Moonrise with declination 29* 12' = (e+i+p) 1800 BC.

S1 (e+i+p) net


Extrapolating from time-lapse photographs taken on the evening of the 18th November 2005 we see that the lower limb of the moon at the Northern Major Standstill in 1800 BC, rising with maximum perturbation, glances up the northern flank of Glog Hill, Dolfor.
Tumulii a, b, c and d all lie within 2 arc minutes of declination to the path of the lower limb.

W/7.2.3
Moonrise with declination 29* 3' = (e+i) 1800 BC.

S1 (e+i) net

No tumulii lie near either limb when moon rises at mean perturbation, (e+i).


W/7.2.4  
Moonrise with declination 28* 54' = (e+i-p).

S1 (e+i-p) net


The lower limb of the moon will depart the horizon from the tumulus f.
Although, here, the moon at negative perturbation would rise with two tumulii near the centre point of the disc, tumulii c and d, these would not make the most reliable observation. Reading from the centre is not as certain as leading an upper or lower limb onto a tumulus. However this could serve as a fore-warning and optical check and on the calculations derived from stake-setting positions for upper and lower limbs..

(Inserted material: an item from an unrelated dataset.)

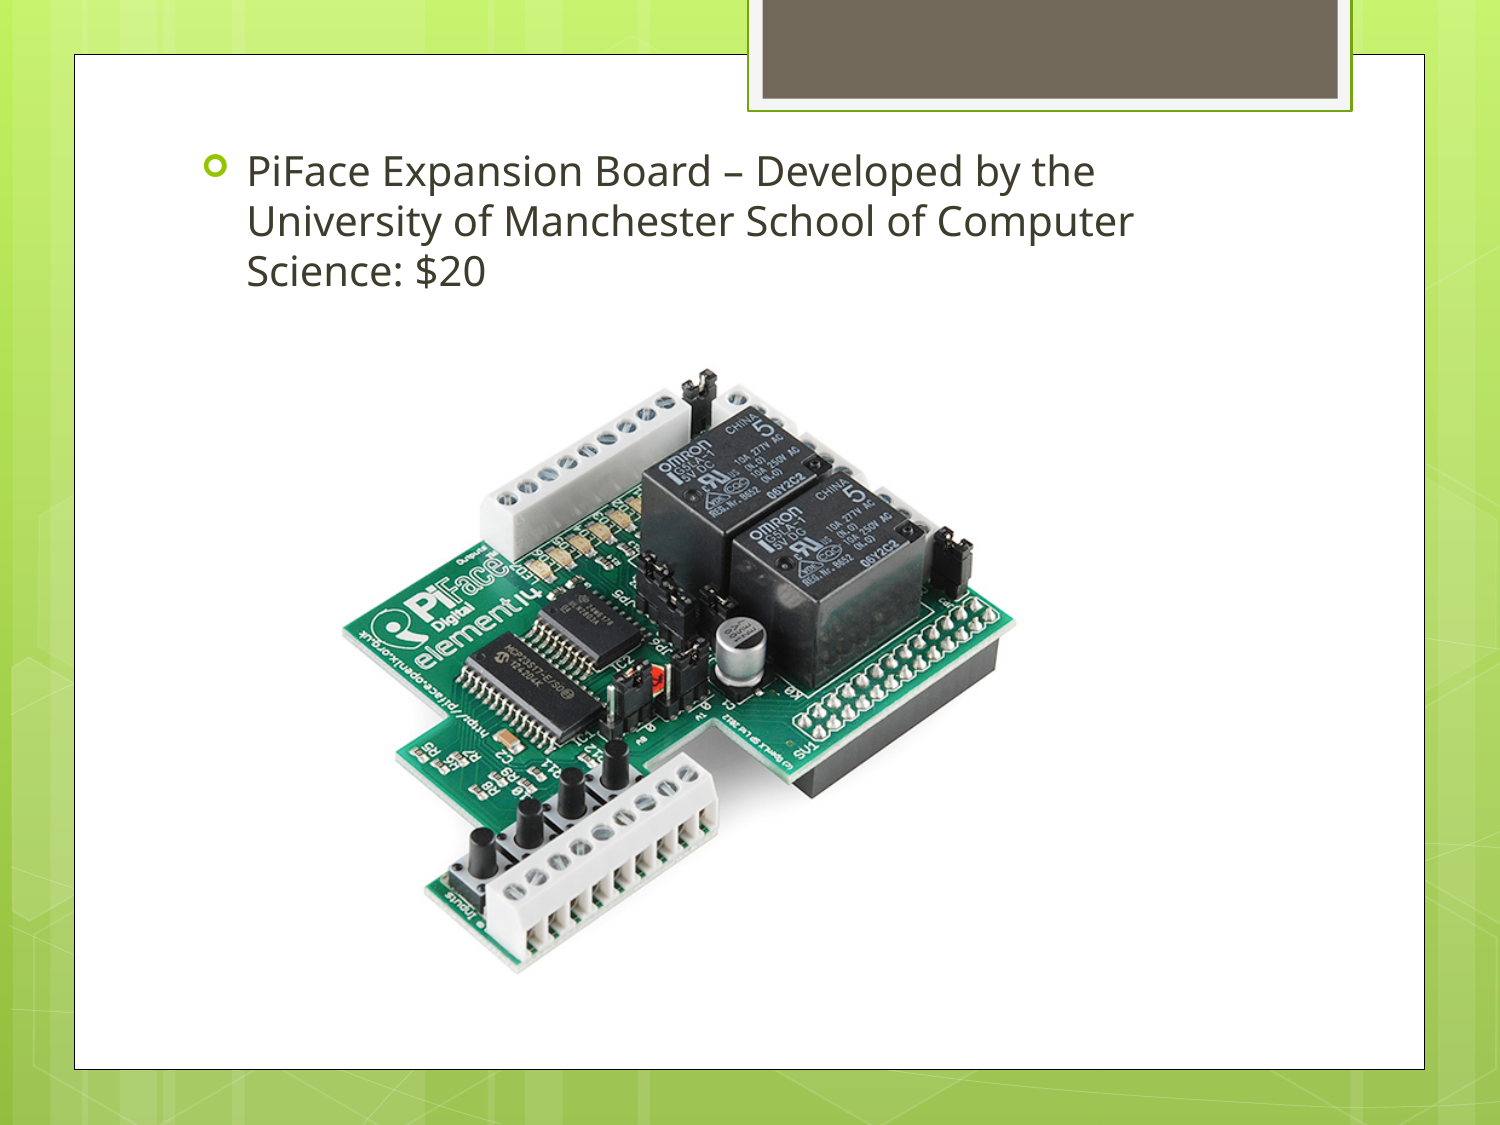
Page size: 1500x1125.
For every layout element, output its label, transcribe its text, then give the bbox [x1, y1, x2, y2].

picture [312, 305, 1038, 1032]
list PiFace Expansion Board – Developed by the University of Manchester School of Computer Science: $20 [174, 137, 1287, 920]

W/7.2.5  It is probable that the principal standstill backsight marker for this lunar observatory is the stone block S2 exactly 223.86 metres,(270 MY), distant to the south. See: S2, Llananno to y Glog. We have seen that this step-aside distance gives an angular displacement on the horizon of precisely one lunar diameter. See: S1 to S2 angular displacement. Hence it will be the upper limb glancing up y Glog's flank.
The readings from S1 are to the lower limb of the moon and cannot be considered as reliable as sighting to the upper limb as from S2.